WORK TO BE COMPLETED: Retype, word for word, the stretch of the sum-product excerpt from "One might wonder" through "to compute it.".
--- START SELECTED EXTRACT ---
Sum-product on HMMs is a dynamic programming algorithm for doing full posterior inference.

The sum-product algorithm for HMMs is a slight tweak on the max-product algorithm that instead calculates the posterior probability \(P(\mathcal{X}|\mathcal{Z})\). Whereas the max-product results in a single variable assignment, the sum-product produces a Bayes net that represents the full Bayesian probability distribution. The fact that we recover this distribution in the form of a Bayes net again is satisfying, because, as we have seen, that is an economical representation of a probability distribution.

One might wonder about the wisdom of all this: we started with a Bayes net, converted to a factor graph, and now end up with a Bayes net again? There are two important differences. First, in many practical cases we do not even bother with the modeling step, but construct the factor graph directly from the measurements. Second, even if we did, this first Bayes represents the joint distribution \(P(\mathcal{X}, \mathcal{Z})\), useful for modeling and simulation. However, the second, “posterior Bayes net” represents just \(P(\mathcal{X}|\mathcal{Z})\), and only has nodes for the random variables in \(\mathcal{X}\) and is only half the size. Below we show how to compute it.
--- END SELECTED EXTRACT ---
--- START INFORMATION GIVEN ---
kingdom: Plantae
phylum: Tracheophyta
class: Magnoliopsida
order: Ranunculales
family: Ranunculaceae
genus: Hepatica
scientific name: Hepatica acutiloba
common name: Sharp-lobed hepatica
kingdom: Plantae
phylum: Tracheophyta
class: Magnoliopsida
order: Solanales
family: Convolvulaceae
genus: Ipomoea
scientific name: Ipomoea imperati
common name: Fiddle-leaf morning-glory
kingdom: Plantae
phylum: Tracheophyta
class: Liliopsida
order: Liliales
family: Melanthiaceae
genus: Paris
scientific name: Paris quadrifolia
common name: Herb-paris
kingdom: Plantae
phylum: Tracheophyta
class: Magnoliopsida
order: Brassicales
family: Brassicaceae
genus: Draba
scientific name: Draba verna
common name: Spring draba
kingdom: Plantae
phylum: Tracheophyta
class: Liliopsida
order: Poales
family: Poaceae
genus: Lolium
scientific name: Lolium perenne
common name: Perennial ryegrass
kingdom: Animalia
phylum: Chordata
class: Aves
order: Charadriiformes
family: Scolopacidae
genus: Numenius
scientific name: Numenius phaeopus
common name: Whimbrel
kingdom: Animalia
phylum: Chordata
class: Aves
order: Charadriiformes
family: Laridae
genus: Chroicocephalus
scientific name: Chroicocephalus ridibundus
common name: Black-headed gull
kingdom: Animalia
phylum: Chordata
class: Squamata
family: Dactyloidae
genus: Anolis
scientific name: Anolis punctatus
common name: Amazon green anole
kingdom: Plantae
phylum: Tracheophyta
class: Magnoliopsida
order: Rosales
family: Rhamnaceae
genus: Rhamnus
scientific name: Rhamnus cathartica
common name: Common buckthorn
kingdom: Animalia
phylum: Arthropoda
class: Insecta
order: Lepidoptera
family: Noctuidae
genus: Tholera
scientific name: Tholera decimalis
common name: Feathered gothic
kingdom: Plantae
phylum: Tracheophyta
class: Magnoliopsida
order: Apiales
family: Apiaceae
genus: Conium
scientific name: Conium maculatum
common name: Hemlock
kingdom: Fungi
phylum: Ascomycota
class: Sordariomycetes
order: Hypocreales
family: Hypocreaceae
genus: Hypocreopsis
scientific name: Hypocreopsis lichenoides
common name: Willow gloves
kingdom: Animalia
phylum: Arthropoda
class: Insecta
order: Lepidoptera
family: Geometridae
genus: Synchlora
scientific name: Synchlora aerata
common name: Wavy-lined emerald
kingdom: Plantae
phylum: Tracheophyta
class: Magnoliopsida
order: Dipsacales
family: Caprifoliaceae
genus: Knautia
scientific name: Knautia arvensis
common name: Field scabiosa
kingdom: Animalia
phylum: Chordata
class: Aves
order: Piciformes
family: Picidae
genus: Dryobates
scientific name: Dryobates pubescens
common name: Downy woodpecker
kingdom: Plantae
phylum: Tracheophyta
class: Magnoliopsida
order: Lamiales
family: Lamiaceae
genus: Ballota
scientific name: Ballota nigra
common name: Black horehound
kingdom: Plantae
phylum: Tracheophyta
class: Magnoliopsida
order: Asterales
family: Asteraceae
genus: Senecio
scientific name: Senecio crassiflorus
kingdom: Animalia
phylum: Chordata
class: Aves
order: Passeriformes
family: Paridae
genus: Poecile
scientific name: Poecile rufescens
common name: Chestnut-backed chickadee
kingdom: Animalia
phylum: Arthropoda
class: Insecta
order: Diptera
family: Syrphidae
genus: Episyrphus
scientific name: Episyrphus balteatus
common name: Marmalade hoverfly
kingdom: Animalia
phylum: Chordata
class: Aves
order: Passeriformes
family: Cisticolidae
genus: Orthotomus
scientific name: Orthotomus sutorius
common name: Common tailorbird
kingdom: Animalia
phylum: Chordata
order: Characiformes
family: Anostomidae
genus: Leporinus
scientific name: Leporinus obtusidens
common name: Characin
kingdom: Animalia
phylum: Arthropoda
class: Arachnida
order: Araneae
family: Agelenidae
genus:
--- END INFORMATION GIVEN ---
RESULT:
One might wonder about the wisdom of all this: we started with a Bayes net, converted to a factor graph, and now end up with a Bayes net again? There are two important differences. First, in many practical cases we do not even bother with the modeling step, but construct the factor graph directly from the measurements. Second, even if we did, this first Bayes represents the joint distribution \(P(\mathcal{X}, \mathcal{Z})\), useful for modeling and simulation. However, the second, “posterior Bayes net” represents just \(P(\mathcal{X}|\mathcal{Z})\), and only has nodes for the random variables in \(\mathcal{X}\) and is only half the size. Below we show how to compute it.